__WHAT IS NEEDED__.
Repeat everything from "Embedded above is" down to "linger and overwhelm." in the article on three videos below, word for word.

*** Opening of TEXT FOR ANALYSIS ***

Three video examples of ontological blues - a man on his chair, a philosophy teacher causing scandal, consumerism gone crazy

“We don’t need a political discussion, we need an ontological discussion”, said one of our colleagues this week. By which they meant that part of our politics these days is about who wins the battle to define collective reality - and how aware are we of the various strategies deployed to do so. Here’s three videos which address exactly that problem.

Embedded above is Jeong Dahee’s Man on the Chair. Blurb from Psyche:

For some, the existential heebie-jeebies creep in only during small, idle moments – perhaps when you’re awake in bed, or prompted by a mind-bending book or film. Or maybe you find the mysteries of the Universe an endless source of wonder and even joy. But for others, the strangeness of existence, and the reality it rests upon, can be a haunting prospect. Where did I – and everything else – come from? Am I really here? How can I know that I even exist? For those with ruminative and anxious minds, these most fundamental questions are more than just philosophy-class curiosities – they have the capacity to reverberate, linger and overwhelm.

At once meditative and unsettling, Man on the Chair by the Korean animator Jeong Dahee mines enigmatic art from the unknowable. With very few words from an unseen narrator and a stunning series of visuals, she sketches out the tale of a man who, unable to move, spirals deep into the ontological quandaries that have troubled him since childhood. The story unfolds like a haunting dream, drifting further into the surreal with each passing moment.

Aided by a sparse and realistic sound design, Dahee builds a meticulous world, rich with detail at every turn. Lines on the man’s body are echoed in ripples of water, and later as birds in flight. When a table begins to move of its own volition and a glass atop it begins to spill, the creaks, drips and swirls unfold with a convincing physical realism. When a clock on the wall ticks, its second hand jerks into place in a lifelike manner. It’s these small touches, accumulating throughout and tethering the uncanny scenes to reality, that make the work so oddly enchanting.

Although Dahee builds a full story arc, she resists trying to moralise or rationalise away the experience of existential dread. Ultimately, Man on the Chair is a contemplative work, not a message. However, by eventually breaking the fourth wall and revealing herself as the film’s creator, Dahee perhaps hints at her own chosen way to channel anxious feelings about the big, unresolvable questions.

In Therefore Socrates Is Mortal, a school philosophy teacher causes a scandal when she teaches her pupils to identify sophistry in modern social media, like modern-day Socrates. Interview below with film-maker Alexandre Isabelle, from Vimeo’s Staff Picks:

On inspiration: For the creation of this film, I was inspired by my years of teaching philosophy, marked by the beauty of the profession and its limits. I wanted to show the joys of the profession while exteriorizing a feeling of revolt that I sometimes feel when I experience a certain powerlessness to change things from the inside. This frustration is notably related to the rise of clientelism in our schools

On challenges: My first challenge was to bring to life the dilemma "teach or live philosophy" Although specific to the career of a philosophy teacher in the film, it is a dilemma that we all face between words and the call for concrete actions, especially in the current context of climate change. The second challenge was during the shooting, particularly because of the extremely windy weather. Although the script mentioned wind in some scenes, we had not imagined shooting in the middle of a windstorm. Which made our first day of shooting (out of 3) very perilous. but somehow consistent with the subject of the film.

*** Close of TEXT FOR ANALYSIS ***
*** Opening of DATA SECTION ***

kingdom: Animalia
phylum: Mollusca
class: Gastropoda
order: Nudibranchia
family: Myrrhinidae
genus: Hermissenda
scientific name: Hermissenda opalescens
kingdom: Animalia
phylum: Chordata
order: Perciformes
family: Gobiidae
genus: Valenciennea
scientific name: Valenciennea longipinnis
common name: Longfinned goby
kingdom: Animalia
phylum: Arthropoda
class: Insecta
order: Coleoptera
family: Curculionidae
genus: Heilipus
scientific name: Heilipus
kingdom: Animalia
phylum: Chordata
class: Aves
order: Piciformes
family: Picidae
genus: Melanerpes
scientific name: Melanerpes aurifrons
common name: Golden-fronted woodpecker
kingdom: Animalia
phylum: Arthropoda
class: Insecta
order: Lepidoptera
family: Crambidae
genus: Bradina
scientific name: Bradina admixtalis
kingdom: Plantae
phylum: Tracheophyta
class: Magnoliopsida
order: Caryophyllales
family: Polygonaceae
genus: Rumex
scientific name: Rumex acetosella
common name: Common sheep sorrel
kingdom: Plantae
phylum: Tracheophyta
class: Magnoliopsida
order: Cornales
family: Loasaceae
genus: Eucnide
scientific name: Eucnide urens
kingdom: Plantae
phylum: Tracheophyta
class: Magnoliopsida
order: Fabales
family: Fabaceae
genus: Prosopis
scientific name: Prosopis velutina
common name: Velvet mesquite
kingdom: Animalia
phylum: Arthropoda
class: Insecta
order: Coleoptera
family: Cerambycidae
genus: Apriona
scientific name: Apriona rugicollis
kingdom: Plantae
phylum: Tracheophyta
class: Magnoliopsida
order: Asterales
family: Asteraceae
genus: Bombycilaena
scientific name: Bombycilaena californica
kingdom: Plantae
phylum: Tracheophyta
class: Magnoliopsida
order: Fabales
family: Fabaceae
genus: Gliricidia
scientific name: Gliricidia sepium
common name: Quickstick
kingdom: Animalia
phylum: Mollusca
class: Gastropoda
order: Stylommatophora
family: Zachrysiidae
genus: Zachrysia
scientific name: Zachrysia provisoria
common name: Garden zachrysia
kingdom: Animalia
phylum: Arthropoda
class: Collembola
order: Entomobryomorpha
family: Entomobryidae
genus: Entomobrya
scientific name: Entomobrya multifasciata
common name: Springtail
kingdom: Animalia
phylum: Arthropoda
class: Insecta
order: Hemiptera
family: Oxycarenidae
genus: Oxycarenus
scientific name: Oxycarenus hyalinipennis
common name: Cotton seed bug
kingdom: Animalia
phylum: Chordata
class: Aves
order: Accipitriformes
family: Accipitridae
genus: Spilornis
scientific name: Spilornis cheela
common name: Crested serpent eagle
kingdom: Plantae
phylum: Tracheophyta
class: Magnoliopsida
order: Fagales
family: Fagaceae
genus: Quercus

*** Close of DATA SECTION ***

__RESPONSE TO THE EXERCISE__.
Embedded above is Jeong Dahee’s Man on the Chair. Blurb from Psyche:

For some, the existential heebie-jeebies creep in only during small, idle moments – perhaps when you’re awake in bed, or prompted by a mind-bending book or film. Or maybe you find the mysteries of the Universe an endless source of wonder and even joy. But for others, the strangeness of existence, and the reality it rests upon, can be a haunting prospect. Where did I – and everything else – come from? Am I really here? How can I know that I even exist? For those with ruminative and anxious minds, these most fundamental questions are more than just philosophy-class curiosities – they have the capacity to reverberate, linger and overwhelm.